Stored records

--

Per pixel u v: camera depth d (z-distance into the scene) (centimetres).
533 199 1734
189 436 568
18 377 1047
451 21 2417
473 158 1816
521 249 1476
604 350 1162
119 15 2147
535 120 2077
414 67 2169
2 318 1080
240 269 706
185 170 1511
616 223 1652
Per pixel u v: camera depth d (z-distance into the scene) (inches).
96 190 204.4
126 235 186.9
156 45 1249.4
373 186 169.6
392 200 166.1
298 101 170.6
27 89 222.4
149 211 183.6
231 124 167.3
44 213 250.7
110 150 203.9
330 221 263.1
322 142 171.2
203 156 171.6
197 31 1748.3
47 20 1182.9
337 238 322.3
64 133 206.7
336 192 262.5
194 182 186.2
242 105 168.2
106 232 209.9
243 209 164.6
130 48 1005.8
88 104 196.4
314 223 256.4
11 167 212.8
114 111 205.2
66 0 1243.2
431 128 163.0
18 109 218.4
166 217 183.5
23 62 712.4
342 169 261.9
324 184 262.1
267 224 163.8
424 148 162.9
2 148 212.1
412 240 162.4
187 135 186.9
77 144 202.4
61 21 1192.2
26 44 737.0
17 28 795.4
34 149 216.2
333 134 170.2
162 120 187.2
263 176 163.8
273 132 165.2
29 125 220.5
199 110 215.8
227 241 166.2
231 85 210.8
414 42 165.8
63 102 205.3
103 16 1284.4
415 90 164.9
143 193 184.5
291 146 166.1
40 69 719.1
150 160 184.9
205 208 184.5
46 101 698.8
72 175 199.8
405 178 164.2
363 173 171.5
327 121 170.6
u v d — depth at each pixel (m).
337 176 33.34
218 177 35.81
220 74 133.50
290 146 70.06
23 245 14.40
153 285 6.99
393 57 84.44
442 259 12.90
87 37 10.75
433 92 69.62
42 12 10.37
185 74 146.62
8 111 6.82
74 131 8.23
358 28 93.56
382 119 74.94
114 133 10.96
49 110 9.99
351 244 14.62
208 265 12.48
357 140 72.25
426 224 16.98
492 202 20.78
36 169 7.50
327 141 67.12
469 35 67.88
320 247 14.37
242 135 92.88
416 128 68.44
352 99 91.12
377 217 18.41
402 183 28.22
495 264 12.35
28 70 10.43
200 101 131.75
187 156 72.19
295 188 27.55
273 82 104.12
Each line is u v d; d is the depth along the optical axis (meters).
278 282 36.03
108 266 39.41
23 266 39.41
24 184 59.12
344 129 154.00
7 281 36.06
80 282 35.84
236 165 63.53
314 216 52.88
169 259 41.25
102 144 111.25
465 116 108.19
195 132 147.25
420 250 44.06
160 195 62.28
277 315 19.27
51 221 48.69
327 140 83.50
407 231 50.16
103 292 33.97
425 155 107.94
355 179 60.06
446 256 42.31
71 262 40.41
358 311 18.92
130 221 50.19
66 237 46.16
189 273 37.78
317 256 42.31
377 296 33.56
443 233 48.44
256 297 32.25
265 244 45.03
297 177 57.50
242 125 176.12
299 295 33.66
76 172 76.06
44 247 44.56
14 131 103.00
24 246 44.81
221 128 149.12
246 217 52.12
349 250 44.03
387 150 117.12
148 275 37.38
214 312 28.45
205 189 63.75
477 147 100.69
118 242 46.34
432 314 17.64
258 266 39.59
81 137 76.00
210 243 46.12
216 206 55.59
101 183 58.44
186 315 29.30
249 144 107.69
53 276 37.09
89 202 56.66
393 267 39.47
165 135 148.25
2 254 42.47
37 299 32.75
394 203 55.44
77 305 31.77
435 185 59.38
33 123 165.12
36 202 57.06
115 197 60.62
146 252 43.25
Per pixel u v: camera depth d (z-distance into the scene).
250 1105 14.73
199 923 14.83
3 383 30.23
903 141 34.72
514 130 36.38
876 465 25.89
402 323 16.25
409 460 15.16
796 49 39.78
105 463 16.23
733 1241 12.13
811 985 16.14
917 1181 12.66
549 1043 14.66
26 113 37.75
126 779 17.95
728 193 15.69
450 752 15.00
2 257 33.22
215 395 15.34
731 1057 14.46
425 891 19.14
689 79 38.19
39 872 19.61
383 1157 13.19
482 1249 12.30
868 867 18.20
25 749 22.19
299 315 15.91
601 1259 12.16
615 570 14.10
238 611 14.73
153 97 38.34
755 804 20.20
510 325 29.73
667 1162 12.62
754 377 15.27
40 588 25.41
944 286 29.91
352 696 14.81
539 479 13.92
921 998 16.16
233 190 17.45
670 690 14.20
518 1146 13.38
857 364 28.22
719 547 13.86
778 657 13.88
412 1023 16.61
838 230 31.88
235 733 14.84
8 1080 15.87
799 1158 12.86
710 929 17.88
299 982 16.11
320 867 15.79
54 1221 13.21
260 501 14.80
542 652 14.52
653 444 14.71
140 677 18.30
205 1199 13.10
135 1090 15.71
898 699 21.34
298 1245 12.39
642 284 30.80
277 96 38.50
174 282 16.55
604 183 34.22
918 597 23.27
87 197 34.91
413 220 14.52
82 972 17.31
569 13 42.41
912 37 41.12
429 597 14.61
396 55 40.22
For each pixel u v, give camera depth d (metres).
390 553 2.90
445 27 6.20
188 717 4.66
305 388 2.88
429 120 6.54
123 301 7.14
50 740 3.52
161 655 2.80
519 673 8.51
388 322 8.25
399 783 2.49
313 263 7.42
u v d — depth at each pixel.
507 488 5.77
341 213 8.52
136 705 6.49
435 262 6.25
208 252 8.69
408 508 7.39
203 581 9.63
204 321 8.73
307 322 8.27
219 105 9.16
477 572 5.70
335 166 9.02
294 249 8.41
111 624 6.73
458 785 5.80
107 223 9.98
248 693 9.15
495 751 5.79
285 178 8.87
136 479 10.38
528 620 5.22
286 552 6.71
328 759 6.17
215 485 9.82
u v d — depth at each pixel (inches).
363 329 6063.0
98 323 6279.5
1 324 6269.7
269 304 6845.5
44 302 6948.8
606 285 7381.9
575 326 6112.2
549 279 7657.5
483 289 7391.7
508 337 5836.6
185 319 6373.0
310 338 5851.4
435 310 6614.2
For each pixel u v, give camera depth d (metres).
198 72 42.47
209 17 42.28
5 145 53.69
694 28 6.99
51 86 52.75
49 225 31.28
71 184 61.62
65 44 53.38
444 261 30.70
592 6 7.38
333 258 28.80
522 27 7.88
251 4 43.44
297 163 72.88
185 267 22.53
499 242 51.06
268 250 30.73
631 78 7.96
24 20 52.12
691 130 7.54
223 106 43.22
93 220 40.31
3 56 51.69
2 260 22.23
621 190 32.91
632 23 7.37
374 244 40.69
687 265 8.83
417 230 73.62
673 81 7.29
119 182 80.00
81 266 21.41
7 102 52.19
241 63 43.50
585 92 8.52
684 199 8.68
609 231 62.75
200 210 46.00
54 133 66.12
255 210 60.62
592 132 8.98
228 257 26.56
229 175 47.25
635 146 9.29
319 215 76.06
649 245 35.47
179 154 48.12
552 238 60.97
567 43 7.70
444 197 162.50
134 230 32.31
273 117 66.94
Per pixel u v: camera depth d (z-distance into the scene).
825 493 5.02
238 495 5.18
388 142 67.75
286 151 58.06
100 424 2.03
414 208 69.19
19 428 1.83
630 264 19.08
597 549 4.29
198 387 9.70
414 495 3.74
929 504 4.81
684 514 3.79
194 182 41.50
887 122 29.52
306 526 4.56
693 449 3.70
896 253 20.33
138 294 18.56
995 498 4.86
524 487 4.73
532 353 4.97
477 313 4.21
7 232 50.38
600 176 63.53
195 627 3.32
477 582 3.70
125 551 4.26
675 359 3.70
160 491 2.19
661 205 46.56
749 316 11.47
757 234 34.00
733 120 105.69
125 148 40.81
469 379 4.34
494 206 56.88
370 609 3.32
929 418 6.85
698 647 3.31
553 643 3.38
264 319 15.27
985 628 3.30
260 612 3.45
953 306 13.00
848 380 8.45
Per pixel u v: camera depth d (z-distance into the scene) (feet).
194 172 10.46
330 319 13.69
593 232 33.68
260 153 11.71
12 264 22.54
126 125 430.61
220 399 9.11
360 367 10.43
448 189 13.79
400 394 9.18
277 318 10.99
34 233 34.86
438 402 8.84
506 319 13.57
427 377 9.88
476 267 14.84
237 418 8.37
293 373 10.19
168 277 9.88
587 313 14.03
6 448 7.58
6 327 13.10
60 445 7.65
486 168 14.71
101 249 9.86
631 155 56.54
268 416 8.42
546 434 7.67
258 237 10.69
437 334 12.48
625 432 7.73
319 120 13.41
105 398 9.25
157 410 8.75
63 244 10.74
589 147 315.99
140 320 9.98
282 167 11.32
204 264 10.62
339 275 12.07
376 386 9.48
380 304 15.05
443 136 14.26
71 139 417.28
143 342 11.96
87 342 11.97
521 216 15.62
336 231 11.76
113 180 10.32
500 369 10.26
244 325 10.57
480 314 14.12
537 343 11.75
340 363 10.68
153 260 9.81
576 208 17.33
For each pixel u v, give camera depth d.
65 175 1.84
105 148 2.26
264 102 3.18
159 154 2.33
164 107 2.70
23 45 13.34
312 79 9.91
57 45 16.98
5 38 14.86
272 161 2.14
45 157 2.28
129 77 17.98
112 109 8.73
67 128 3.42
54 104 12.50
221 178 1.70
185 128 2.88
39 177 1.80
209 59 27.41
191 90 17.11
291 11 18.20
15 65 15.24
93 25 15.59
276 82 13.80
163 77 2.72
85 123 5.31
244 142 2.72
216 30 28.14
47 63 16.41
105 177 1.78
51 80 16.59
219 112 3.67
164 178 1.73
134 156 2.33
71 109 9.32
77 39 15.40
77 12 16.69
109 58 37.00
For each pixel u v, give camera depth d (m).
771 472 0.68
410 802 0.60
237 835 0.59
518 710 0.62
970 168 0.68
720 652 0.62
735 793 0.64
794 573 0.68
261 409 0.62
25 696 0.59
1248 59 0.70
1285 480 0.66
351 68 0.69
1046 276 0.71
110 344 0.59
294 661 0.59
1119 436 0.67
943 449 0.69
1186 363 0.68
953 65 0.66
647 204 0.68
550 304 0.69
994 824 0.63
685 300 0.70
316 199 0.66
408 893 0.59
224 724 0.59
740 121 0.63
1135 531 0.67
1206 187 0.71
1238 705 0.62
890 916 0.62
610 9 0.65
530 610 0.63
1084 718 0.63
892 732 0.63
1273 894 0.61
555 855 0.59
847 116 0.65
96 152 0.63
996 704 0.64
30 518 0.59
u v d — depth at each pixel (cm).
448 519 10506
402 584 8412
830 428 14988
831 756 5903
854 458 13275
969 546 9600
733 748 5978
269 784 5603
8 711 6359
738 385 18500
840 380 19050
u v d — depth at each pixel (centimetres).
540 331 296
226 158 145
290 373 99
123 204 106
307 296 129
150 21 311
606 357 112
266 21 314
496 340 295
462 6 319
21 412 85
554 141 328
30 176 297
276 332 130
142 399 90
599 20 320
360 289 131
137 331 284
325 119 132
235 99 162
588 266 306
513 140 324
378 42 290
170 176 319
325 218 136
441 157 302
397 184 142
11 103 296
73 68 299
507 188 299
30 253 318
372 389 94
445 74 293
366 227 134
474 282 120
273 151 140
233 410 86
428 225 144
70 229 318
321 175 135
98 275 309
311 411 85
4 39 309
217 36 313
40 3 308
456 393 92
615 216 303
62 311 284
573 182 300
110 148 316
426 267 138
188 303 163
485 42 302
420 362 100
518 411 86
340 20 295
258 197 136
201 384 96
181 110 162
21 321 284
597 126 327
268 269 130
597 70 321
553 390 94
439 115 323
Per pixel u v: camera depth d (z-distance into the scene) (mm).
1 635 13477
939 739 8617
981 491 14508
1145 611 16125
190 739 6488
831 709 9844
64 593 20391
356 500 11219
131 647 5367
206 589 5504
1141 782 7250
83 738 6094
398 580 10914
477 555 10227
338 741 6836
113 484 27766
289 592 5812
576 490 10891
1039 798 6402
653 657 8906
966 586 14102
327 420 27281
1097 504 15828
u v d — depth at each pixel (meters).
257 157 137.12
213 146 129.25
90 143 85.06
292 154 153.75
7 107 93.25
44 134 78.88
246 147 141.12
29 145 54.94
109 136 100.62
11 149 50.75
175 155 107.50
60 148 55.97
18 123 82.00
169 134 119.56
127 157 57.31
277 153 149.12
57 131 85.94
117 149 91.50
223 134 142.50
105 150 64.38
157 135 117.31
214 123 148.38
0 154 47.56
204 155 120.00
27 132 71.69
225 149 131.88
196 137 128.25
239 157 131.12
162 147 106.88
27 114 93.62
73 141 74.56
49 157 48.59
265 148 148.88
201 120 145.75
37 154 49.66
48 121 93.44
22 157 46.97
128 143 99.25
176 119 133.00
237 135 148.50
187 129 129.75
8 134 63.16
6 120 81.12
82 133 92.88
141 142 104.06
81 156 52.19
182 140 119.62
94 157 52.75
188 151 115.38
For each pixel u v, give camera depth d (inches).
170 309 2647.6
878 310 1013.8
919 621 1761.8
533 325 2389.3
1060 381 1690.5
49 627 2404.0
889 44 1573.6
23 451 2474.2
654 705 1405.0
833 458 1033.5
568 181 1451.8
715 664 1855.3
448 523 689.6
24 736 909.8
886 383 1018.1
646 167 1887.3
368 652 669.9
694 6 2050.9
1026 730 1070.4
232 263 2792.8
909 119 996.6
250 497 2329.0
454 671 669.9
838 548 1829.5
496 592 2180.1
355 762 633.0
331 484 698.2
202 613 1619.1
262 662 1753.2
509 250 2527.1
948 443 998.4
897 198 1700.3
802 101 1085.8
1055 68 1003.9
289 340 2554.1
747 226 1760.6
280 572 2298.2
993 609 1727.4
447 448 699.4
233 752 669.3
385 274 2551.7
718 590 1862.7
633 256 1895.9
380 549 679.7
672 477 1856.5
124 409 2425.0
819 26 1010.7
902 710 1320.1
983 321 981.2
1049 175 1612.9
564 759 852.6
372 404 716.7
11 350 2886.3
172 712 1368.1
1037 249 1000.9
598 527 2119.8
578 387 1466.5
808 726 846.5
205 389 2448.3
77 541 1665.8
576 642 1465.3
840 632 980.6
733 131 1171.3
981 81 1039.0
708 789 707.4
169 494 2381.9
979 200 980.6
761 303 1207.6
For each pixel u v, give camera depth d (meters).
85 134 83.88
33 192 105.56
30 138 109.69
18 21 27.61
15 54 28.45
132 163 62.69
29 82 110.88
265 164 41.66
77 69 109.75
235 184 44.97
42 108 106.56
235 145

--

Work item. Every line above from the line with "195 132 147.25" to the line with "412 1023 16.61" is wanted, ends included; write them out exactly and add no other line.

Task answer.
195 132 147.25
420 250 44.06
160 195 62.28
277 315 19.27
51 221 48.69
327 140 83.50
407 231 50.16
103 292 33.97
425 155 107.94
355 179 60.06
446 256 42.31
71 262 40.41
358 311 18.92
130 221 50.19
66 237 46.16
189 273 37.78
317 256 42.31
377 296 33.56
443 233 48.44
256 297 32.25
265 244 45.03
297 177 57.50
242 125 176.12
299 295 33.66
76 172 76.06
44 247 44.56
14 131 103.00
24 246 44.81
221 128 149.12
246 217 52.12
349 250 44.03
387 150 117.12
148 275 37.38
214 312 28.45
205 189 63.75
477 147 100.69
118 242 46.34
432 314 17.64
258 266 39.59
81 137 76.00
210 243 46.12
216 206 55.59
101 183 58.44
186 315 29.30
249 144 107.69
53 276 37.09
89 202 56.66
393 267 39.47
165 135 148.25
2 254 42.47
37 299 32.75
394 203 55.44
77 305 31.77
435 185 59.38
33 123 165.12
36 202 57.06
115 197 60.62
146 252 43.25
Per pixel u v: camera depth d (z-distance into the scene).
250 1105 14.73
199 923 14.83
3 383 30.23
903 141 34.72
514 130 36.38
876 465 25.89
402 323 16.25
409 460 15.16
796 49 39.78
105 463 16.23
733 1241 12.13
811 985 16.14
917 1181 12.66
549 1043 14.66
26 113 37.75
126 779 17.95
728 193 15.69
450 752 15.00
2 257 33.22
215 395 15.34
731 1057 14.46
425 891 19.14
689 79 38.19
39 872 19.61
383 1157 13.19
482 1249 12.30
868 867 18.20
25 749 22.19
299 315 15.91
601 1259 12.16
615 570 14.10
238 611 14.73
153 97 38.34
755 804 20.20
510 325 29.73
667 1162 12.62
754 377 15.27
40 588 25.41
944 286 29.91
352 696 14.81
539 479 13.92
921 998 16.16
233 190 17.45
670 690 14.20
518 1146 13.38
857 364 28.22
719 547 13.86
778 657 13.88
412 1023 16.61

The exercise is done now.